Currently, I'm working on a new hash table implementation in Rust for the project at
github.com/project-oak, for their "Oak Functions" system. For some reason, Rust's memory allocator does not yet do what all the good allocators do, and this is killing memory efficiency. Good allocators realize they can't compete with Linux's memory manager for large arrays, and as dynamic arrays grow beyond a certain threshold, they are removed from the heap and instead managed by the Linux kernel, using mmap2 and mremap2.
The 3X memory growth problem:
For whatever reason, the memory allocator in Rust's alloc package does not use this trick. Maybe it does in the standard allocator? I've not checked, but as my hash table grows, it is reallocated by a factor of 2 larger as needed. Lets say a table has 2^30 entries, and crosses the threshold. If each entry is 16 bytes, I have 16GiB in the array. Rust's alloc package creates a new array of 2^31 entries, copies the data from the old array to the new, and frees the old array. If monitoring with 'top', when this happens, you'll see memory usage suddenly jump from 16GiB to 48GiB after allocating just one more object! This is where my program crashes in my case...
The Linux magic solution
When Linux manages large dynamic arrays, behavior is so nice! Consider this nutty C program:
#include <stdint.h>#include <stdio.h>
#include <stdlib.h>
int main() {
for (uint32_t i = 0; i < 1024; i++) {
uint8_t* buf = malloc((uint64_t)1 << 35);
printf("Address of buff = 0x%lx\n", buf);
}
return 0;
}
This code runs without any problem on my under powered laptop. In theory, it allocates 1024*32GiB = 32TiB of memory on a PC that has only 32GiB of RAM. Why didn't it run out of memory?
Linux only allocates pages when you write to them.
Did you know that malloc returns zeroed memory on Linux, just like calloc? The trick is Linux has one special page of memory containing all 0's, which is marked as read-only. Linux maps this same page to every page table entry backing the memory buffer returned by mmap2. If you read anywhere in any of those arrays allocated above, you get 0's.
When you write to one of these pages for the first time, it causes a page fault interrupt. The page fault handler detects the write to the special zero-page, and allocates a writable page for that location. So, if I have a 16GiB hash table allocated and I need one more 16 byte entry, instead of suddenly consuming 48GiB, Linux will just allocate 1 more page to the array. The memory location doesn't even move.

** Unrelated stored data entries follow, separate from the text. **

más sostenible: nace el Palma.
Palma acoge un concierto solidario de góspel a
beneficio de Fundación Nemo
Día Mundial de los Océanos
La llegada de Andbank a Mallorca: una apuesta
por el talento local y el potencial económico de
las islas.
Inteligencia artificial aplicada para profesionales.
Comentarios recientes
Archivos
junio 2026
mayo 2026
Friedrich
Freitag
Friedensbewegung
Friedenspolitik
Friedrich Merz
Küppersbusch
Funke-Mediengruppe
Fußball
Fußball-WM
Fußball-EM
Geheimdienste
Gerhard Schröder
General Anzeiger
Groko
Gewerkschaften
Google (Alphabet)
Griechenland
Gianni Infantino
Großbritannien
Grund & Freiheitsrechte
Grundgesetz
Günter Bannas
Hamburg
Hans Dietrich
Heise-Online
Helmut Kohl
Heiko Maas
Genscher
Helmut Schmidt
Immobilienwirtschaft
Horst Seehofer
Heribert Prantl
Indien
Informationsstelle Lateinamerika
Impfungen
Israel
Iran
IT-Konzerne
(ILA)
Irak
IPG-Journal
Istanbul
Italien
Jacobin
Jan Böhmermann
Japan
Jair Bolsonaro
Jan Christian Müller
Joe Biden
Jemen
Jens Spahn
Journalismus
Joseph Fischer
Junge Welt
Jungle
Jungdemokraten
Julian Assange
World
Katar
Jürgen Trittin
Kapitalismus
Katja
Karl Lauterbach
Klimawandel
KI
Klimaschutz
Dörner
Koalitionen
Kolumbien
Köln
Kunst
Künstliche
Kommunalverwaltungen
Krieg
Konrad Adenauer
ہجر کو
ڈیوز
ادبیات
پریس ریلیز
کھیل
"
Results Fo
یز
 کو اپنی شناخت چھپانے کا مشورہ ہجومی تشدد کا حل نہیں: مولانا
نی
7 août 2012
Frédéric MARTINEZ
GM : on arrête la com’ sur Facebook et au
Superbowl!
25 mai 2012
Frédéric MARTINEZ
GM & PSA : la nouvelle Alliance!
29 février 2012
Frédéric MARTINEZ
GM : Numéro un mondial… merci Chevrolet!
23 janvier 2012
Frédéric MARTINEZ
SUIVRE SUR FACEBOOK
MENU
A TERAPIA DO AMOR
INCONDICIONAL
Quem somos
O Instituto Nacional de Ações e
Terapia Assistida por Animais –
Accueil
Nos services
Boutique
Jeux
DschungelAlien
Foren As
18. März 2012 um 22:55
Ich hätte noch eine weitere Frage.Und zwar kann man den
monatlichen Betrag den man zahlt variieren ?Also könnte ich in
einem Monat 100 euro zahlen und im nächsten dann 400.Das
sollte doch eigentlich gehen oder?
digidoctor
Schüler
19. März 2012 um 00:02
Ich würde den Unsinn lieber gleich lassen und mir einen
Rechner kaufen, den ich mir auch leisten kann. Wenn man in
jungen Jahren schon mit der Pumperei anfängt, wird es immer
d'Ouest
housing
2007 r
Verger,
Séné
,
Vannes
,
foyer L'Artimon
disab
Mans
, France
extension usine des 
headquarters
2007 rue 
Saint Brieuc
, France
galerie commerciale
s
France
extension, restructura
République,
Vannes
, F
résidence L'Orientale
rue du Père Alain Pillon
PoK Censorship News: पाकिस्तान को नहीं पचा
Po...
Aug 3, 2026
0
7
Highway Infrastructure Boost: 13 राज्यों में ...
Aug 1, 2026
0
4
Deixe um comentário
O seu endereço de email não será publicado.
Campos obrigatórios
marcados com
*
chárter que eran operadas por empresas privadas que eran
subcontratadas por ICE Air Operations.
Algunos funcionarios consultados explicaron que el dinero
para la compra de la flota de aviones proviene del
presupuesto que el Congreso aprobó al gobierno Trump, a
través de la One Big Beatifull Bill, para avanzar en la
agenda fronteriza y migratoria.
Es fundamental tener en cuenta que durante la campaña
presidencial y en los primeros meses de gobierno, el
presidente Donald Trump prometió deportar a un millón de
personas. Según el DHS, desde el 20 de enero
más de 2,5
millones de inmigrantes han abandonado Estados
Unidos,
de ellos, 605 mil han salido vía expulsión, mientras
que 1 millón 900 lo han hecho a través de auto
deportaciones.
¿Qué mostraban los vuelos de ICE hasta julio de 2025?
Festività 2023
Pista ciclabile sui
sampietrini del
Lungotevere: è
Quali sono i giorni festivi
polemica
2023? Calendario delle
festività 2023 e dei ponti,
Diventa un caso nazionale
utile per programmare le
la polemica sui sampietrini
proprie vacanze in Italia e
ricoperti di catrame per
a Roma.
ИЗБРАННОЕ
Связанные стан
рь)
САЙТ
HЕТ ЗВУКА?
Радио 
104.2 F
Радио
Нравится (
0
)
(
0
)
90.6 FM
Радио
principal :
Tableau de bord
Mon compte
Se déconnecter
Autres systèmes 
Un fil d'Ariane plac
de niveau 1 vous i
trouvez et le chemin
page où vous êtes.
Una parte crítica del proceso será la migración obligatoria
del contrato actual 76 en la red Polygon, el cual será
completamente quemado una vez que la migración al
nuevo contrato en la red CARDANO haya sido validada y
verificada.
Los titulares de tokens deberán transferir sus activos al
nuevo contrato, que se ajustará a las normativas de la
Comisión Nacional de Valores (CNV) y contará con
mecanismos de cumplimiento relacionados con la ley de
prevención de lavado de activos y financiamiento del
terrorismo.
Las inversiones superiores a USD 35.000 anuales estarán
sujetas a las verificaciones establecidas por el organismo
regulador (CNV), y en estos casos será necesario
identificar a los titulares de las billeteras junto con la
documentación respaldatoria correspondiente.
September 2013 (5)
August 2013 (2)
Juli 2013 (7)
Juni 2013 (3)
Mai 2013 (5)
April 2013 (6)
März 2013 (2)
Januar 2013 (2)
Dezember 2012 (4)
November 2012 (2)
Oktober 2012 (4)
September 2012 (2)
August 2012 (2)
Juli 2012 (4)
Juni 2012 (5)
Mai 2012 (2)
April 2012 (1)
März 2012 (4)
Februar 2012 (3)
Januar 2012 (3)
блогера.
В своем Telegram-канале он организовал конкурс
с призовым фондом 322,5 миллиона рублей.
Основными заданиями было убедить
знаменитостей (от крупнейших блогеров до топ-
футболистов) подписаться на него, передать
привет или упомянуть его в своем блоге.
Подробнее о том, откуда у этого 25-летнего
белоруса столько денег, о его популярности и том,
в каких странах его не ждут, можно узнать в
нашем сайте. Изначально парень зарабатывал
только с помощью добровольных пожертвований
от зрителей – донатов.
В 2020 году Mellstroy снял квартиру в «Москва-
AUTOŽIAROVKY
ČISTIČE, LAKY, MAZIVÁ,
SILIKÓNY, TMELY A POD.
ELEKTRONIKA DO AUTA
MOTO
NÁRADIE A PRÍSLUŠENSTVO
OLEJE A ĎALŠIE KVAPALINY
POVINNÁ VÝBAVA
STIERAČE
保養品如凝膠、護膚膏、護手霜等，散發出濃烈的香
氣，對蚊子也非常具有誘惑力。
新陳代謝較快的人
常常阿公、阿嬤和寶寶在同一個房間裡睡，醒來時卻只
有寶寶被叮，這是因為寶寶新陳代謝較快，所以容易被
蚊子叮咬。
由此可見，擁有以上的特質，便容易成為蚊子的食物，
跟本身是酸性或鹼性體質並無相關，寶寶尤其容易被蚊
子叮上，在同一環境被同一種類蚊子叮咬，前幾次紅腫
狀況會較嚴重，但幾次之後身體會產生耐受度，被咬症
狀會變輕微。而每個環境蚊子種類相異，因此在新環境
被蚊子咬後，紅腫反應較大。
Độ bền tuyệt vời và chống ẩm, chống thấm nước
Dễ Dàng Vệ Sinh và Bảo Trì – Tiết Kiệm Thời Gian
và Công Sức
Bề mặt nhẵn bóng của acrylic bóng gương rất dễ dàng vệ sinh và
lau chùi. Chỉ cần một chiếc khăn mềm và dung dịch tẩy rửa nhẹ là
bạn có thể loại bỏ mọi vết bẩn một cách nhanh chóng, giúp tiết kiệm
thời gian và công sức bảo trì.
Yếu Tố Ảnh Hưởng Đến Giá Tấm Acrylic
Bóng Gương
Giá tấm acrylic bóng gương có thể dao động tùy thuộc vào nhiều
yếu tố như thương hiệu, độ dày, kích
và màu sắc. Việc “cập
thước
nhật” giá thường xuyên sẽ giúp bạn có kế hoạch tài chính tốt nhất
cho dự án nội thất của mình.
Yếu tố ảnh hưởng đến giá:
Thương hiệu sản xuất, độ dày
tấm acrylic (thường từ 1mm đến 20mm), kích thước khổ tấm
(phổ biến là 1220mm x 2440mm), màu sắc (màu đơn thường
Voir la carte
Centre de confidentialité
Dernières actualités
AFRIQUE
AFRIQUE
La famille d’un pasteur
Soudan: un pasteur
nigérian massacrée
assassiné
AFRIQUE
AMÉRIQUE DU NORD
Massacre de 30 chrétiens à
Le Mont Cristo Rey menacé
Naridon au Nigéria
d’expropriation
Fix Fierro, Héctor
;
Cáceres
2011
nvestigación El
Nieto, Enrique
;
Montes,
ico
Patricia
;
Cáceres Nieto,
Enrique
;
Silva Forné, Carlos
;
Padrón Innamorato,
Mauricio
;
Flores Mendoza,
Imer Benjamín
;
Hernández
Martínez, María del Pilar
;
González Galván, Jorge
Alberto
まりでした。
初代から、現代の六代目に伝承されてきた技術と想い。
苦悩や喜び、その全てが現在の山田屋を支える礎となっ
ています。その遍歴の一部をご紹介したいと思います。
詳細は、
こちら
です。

In Rune, using AoS memory layout, we have a lot of large arrays growing dynamically. We double array sizes whenever we need more room. Fortunately, Linux doesn't actually map physical pages to all the new room at the end of the arrays. If it did, we'd have on average a 25% memory penalty for using SoA memory layout. As it is, we have 0%.
Bill
P.S. Did you wonder why I allocated 1024 arrays of 2^35 each, rather than one array of 2^45? Because malloc refuses to return memory arrays that are larger than what the CPU can physically address. My CPU has 35 memory address bits on the package, so 32 GiB is the largest memory configuration possible with my CPU. Cloud-class CPUs can have up to 1TiB of RAM, and in those cases, malloc will let you allocate up to 1TiB per call.